FELLOWSHIP CONCLUSIONS AND OUTCOMES
When I returned I realised we had made good progress but that there was still work to do in properly integrating children with disabilities into mainstream education.
I was able to offer some advise to a programme being developed at Cosgrove High School for young people with disabilities to be integrated into mainstream schooling. They were also able to receive necessary specialist and allied health help if required.
Unfortunately although inclusion has progressed, the necessary allied health input has been dramatically reduced and many children with disabilities do not get adequate assistance and funding to make the most out of their inclusive educational opportunities.
I have also worked as part of the Executive Committee of the Australian Spina Bifida and Hydrocephalus Association together with the New Zealand Spina Bifida and Hydrocephalus Association to lobby and pressure our governments to fortify flour with folate. New medical information had shown how important folate was to the developing embryo in the first twelve weeks after conception.

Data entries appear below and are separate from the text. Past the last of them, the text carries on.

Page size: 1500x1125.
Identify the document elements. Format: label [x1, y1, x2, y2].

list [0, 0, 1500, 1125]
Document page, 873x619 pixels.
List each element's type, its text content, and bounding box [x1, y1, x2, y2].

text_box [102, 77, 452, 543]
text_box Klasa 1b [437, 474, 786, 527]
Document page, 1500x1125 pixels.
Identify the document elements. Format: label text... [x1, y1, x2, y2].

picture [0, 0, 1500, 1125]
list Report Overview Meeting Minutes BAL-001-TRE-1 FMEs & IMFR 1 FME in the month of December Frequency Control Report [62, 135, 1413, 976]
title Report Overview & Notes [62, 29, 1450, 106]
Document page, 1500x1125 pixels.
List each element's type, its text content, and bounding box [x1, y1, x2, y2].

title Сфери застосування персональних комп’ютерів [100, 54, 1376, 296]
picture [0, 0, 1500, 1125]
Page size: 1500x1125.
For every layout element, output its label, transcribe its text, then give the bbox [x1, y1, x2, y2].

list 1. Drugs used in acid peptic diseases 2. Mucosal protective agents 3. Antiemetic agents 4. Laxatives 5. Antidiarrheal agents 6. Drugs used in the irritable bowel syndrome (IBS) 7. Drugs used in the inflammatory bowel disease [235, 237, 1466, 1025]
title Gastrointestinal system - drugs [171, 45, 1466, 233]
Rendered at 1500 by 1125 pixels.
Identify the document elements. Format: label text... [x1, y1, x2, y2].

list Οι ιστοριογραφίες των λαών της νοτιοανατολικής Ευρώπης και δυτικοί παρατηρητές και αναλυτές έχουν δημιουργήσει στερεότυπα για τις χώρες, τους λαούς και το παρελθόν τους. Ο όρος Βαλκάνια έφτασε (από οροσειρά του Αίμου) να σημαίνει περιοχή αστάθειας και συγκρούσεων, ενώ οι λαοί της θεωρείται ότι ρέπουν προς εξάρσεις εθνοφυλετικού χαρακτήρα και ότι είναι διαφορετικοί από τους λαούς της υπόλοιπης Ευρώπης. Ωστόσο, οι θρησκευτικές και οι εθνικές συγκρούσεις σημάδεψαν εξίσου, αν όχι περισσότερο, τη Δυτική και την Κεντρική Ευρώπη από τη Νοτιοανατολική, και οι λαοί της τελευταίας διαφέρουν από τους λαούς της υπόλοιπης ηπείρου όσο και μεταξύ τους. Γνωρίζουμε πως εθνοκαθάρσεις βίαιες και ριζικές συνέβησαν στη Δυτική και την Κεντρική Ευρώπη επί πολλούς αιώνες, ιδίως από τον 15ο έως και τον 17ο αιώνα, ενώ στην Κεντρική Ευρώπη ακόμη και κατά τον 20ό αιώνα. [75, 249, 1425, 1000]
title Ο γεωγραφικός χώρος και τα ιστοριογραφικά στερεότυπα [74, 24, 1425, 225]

It particularly important in preventing spina bifida in the unborn and unfortunately most women did not consume enough folate in their normal diet. We were successful in this endeavour at least into Australia.
I have continued to work with various organisations to raise issues relating particularly to inclusion for those with spina bifida. My most recent work has been as an executive member of the Neuromuscular Alliance Association of Tasmania and my work on the National Disability Insurance Scheme.